Thursday, October 14, 2010
Reflections on the Me I Used to Be
The date stamped on the photo is January 1969, but the summer setting tells us it's 1968. This is the most perfect snapshot of my childhood I have ever seen.
In the photo are my brother, my mom and me. Dad is the one behind the camera. In the background is our 1961 Ford Fairlane and the house we rented at Lake Tapps in Washington State. Mom is wearing one of her favorite sleeveless dresses and I'm in Sunday clothes, so we're either going to or have just come back from church. You can see my shiny black shoes that, if I struck my heels down hard enough, went "click-clack" on linoleum floors like the grownup ladies' shoes. The only thing missing is my dad's old dog, Suzy, who's probably in the house.
My brother looks like he's ready for a nap. I look like I want to get in my play clothes so I can go skin my other knee. He's three and I am six.
In those days, the scattered houses around Lake Tapps were mainly summer homes, though there were a few year-round residents like us. Our place wasn't really built for winters, evidenced by the "poink-poink" of water dripping into mom's Revere Ware pans during heavy rains. The couch in the living room faced those big windows, and when storms boomed and lashed outside, mom would sit with my brother and I snuggled safe to each side.
Behind the house are the woods where I played and my imagination took wings. Mom and dad used to bring us on guided nature walks in the national parks and forests, and I took those lessons to heart. In these woods, I spent hours foraging for things to eat. Blackberries, salal berries, Oregon grapes, wild huckleberries, thimble berries and also wild hazelnuts. Mom would wonder why I came in for dinner and had little appetite. I collected rocks and sticks and snail shells, and kept chunks of moss on styrofoam meat trays, because the moss looked like little green lawns in a miniature world. I still recall the spice of fallen leaves and the warm, herbal fragrance of bracken ferns.
In the summers, we'd pile into that Ford Fairlane (licence plate OSC 712) and the back seat was as big as a ball field. My brother and I would jostle and elbow, amuse ourselves with books and games, and play "slug-bug" on the long drives to see Grandma and Grandpa, or to visit some train depot my model-railroading dad wanted to see. Mom packed picnic lunches of cold chicken, pressed ham sandwiches, jello salad and apples.

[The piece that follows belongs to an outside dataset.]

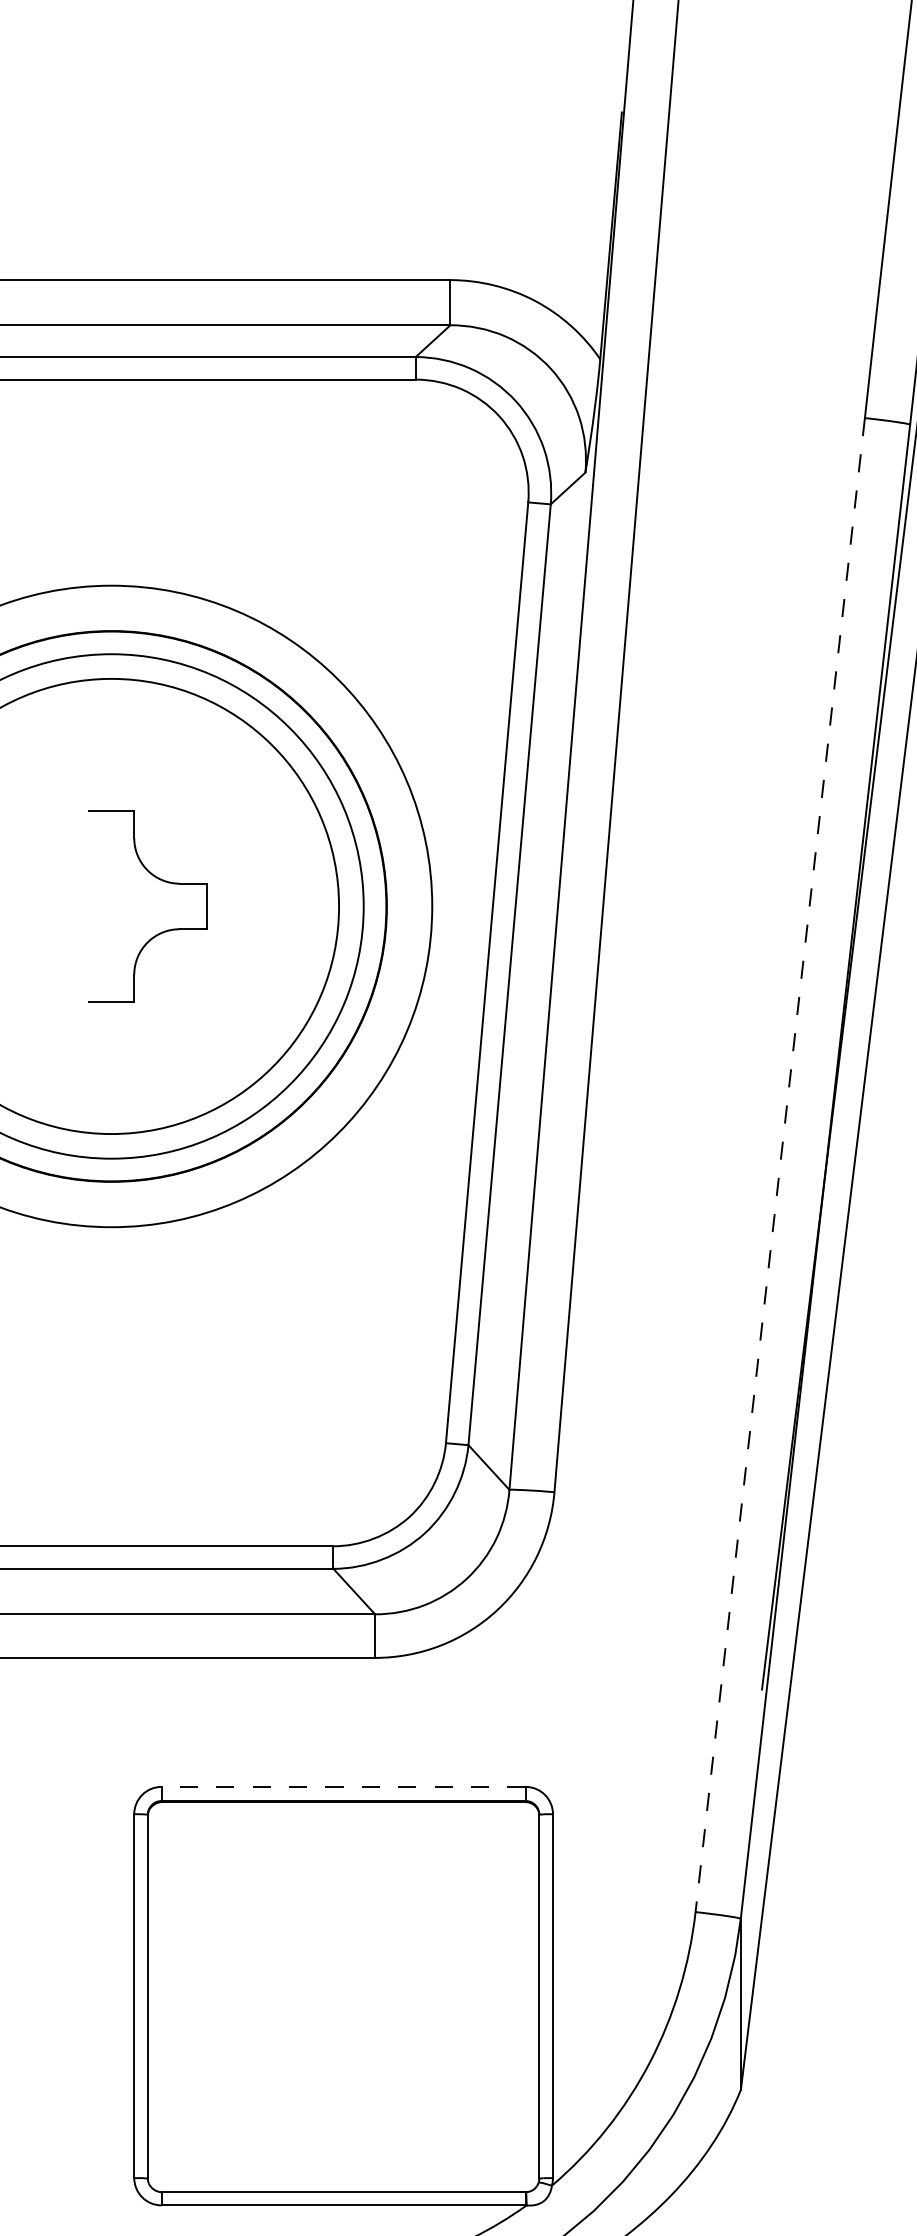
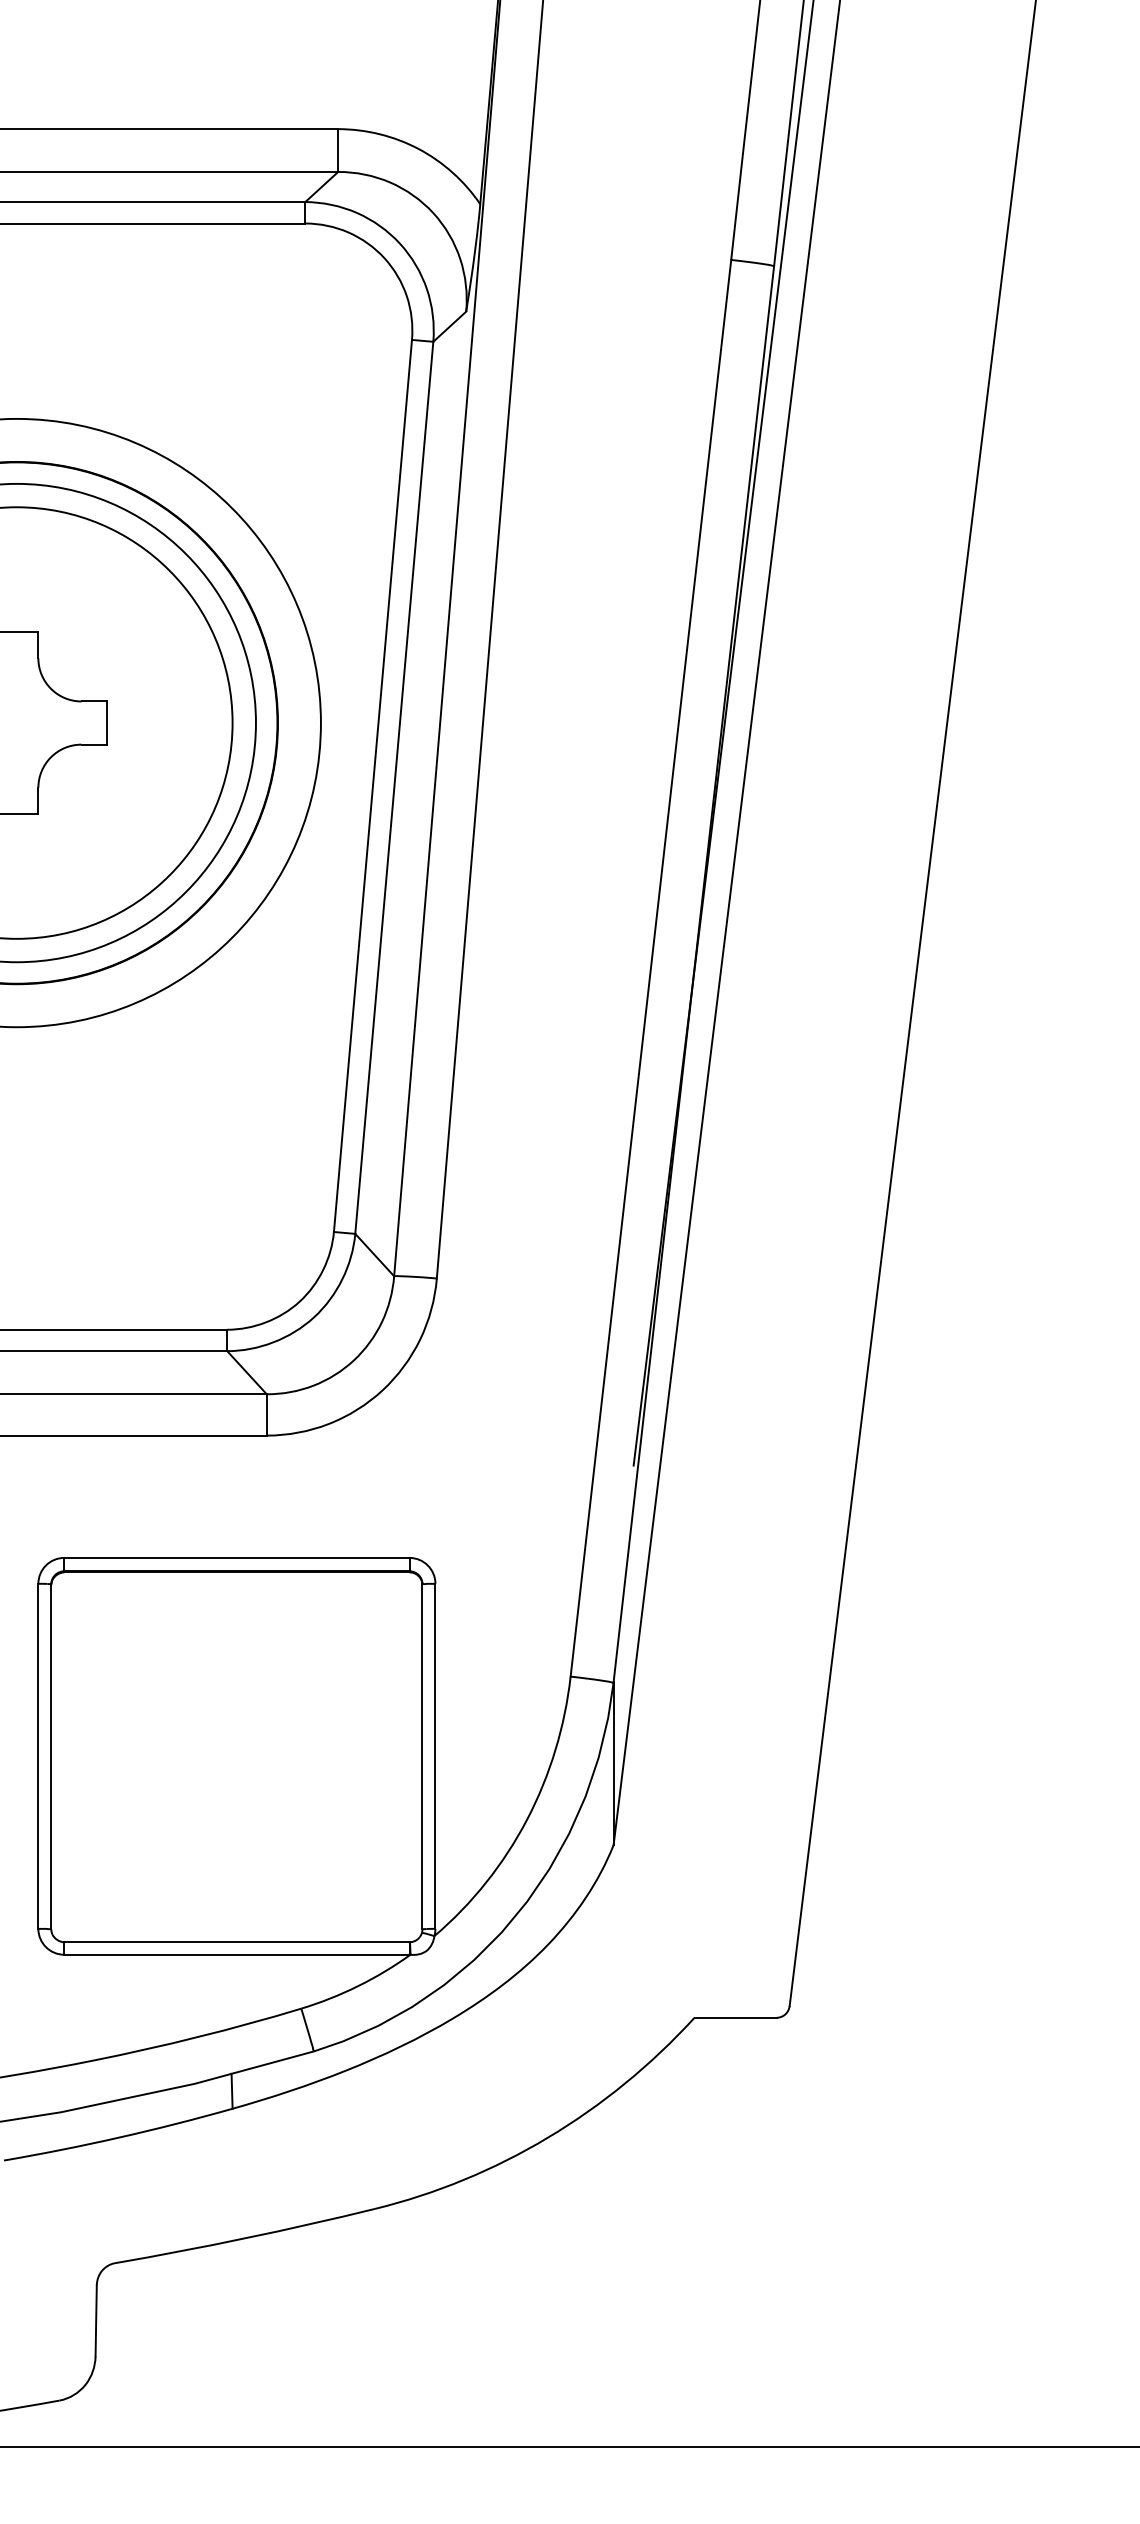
line: (779, 1165) -> (650, 968), dashed -> solid
line: (343, 1786) -> (236, 1557), dashed -> solid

1968 was a period of tumult, but I knew nothing of the times, of the Tet Offensive, the Chicago riots or the assassinations of Robert Kennedy and Martin Luther King. Still, I think kids sense a world in upheaval. My dad had left the Methodist ministry a year before, moving us out of the little Victorian parsonage in Orting (the one with the slippery oak banister on the stairs) to this house. Dad struggled to find work, for a time selling Fuller Brush products door-to-door. I loved his sample case, with its exotic soapy scents and gizmos for grooming the well-dressed man.
Here I also remember my mom and dad first arguing over money worries. Then old Suzy dog became ill and dad took her down to the vet. He returned home later that day, alone. Mom and I were shattered. I don't think she ever forgave dad for that. Some while after Suzy died, I acquired two imaginary dogs, redbone hounds whose names I forget. (Whether I precociously read "Where the Red Fern Grows" at age seven, I can't recall. Maybe dad read it to me.)
We were only in this house two or three years, but somehow living here left an indelible mark in me. For years after we left, I had nightmares of returning to find my woods cut down, replaced by modern houses. Of course those dreams have decades since come true. Today, my brother is a deeply troubled soul, estranged and divorced from us. Mom and dad are in assisted living and dad will be 90, soon. I am for all purposes an only child.
To find this photo in storage almost 42 years later has been bittersweet and a little disconcerting. I hold in my hands a near-perfect window back in time. I'm happy where I stand today. Life is good. But I can't help the pang of melancholy this image brings. Where, indeed, do the days go? It is well we cannot look into the face of a child and see where the storms of life may blow them.